Death of Well Known Merchant

Universal regret has been given expression over the untimely death of Albert A. Culver, clothing merchant, Norfolk Street, Simcoe.

This sad occurrence took place in the early hours of Saturday last, after an illness of some eight or 10 days' duration.

Mr. Culver was attacked first by inflammatory rheumatism. This finally yielded to medical treatment, but was followed by peritonitis, then by pneumonia.

Though naturally of a powerful physique, the accumulation of these attacks so impaired Mr. Culver's vitality that he was unable to rally and a fatal termination came to the struggle.

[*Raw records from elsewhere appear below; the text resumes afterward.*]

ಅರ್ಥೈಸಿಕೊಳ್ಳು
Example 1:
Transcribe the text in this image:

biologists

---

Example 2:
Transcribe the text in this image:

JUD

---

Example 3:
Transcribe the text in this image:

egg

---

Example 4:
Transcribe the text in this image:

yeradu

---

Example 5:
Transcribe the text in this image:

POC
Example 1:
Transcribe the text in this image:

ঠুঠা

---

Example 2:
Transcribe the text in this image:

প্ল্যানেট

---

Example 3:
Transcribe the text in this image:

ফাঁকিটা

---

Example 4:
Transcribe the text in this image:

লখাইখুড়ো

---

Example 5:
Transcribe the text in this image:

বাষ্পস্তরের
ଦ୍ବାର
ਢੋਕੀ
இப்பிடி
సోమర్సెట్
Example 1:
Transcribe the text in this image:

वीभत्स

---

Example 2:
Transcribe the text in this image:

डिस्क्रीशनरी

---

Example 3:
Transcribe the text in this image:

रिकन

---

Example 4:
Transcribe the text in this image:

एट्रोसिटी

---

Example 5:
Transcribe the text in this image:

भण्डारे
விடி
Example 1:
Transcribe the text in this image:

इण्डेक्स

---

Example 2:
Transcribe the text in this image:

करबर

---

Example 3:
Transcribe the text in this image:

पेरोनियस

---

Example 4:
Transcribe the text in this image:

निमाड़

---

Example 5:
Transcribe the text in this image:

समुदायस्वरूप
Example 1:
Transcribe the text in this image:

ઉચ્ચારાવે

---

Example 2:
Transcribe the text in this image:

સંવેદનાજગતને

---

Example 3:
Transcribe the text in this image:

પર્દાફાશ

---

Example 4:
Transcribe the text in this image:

Two brother's, James of Detroit, and Charles H., of Cherry Valley, Ill., were here for the funeral. A sister, Mrs. Hehle lives in New Mexico. Mrs. Samuel L. King of Simcoe is another sister. A widow and two children survive.

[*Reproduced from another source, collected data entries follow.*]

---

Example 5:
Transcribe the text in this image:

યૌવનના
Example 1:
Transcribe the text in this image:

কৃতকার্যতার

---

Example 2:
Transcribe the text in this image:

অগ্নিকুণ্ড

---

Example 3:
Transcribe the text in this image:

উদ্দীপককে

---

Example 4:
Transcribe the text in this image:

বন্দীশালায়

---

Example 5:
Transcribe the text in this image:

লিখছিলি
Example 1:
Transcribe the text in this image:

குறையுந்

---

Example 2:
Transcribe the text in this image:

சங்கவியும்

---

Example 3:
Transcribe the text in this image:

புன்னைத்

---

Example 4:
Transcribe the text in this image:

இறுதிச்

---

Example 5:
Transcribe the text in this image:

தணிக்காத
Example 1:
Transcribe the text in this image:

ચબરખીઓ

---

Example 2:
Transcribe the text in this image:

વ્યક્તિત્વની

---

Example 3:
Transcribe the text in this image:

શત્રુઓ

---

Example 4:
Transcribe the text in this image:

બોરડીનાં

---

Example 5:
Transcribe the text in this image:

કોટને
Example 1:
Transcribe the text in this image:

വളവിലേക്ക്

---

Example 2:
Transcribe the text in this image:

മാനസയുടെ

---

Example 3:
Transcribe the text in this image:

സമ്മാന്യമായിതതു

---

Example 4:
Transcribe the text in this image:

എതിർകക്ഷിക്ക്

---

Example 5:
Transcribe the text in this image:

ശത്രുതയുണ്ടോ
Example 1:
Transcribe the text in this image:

The funeral took place to Oakwood Cemetery on Monday afternoon and was very largely attended considering the inclement weather.

The services at the house were in charge of Simcoe Lodge, Non 161, I.O.F. and at the grave Norfolk Lodge No. 10, A.F. and A.M. took charge.

Mr. Harry A. Johnson Noble Grand of the Oddfellows, and Worshipful Master of the Masons, officiated in each service. Rev. J. A. McBain was the clergyman. 

The stores were closed for a couple of hours as a mark of respect to the deceased, who was a very general favorite.

Image from microfilm
Albert A. Culver

A lightly edited transcription of a page 1 article from the 5 Apr 1917 Waterford Star  newspaper.

Death of A. A. Culver

Simcoe, 2 Apr -- One of Simcoe's business men passed away early on Saturday after a three week illness, in the person of Mr. Albert A. Culver, to the extreme regret of a large circle of friends.

Deceased was the son of John Culver of Woodhouse and grandson of Adam Culver, and was born 48 years ago in the township of Woodhouse. 

He was a farmer in Townsend township for some years and later came to Simcoe, where he established his business as men's outfitter.

He was married to Miss Maud Challand of Norfolk County, who survives, with their two sons, 
Leigh and Lloyd.

Several brother and sisters survive him:
William of Indiana, Charles of Chicago, 
James of Detroit, Mrs. Habel of Chicago, 
and Mrs. Samuel King of Simcoe.

Charles and James arrived on Saturday morning, 
just too late to see their brother alive, their train having been delayed.

Mr. Culver was first stricken with inflammatory rheumatism, peritonitis, jaundice and pneumonia later arising, and this complication of diseases so sapped his strength that not even his normally strong and robust constitution could successfully combat the  toxins generated by them.

Mr. Culver was a Methodist, a Liberal, and also belonged to two lodges: the Oddfellows and the Masons.

He was always keenly interest in amateur sport, especially baseball and hockey.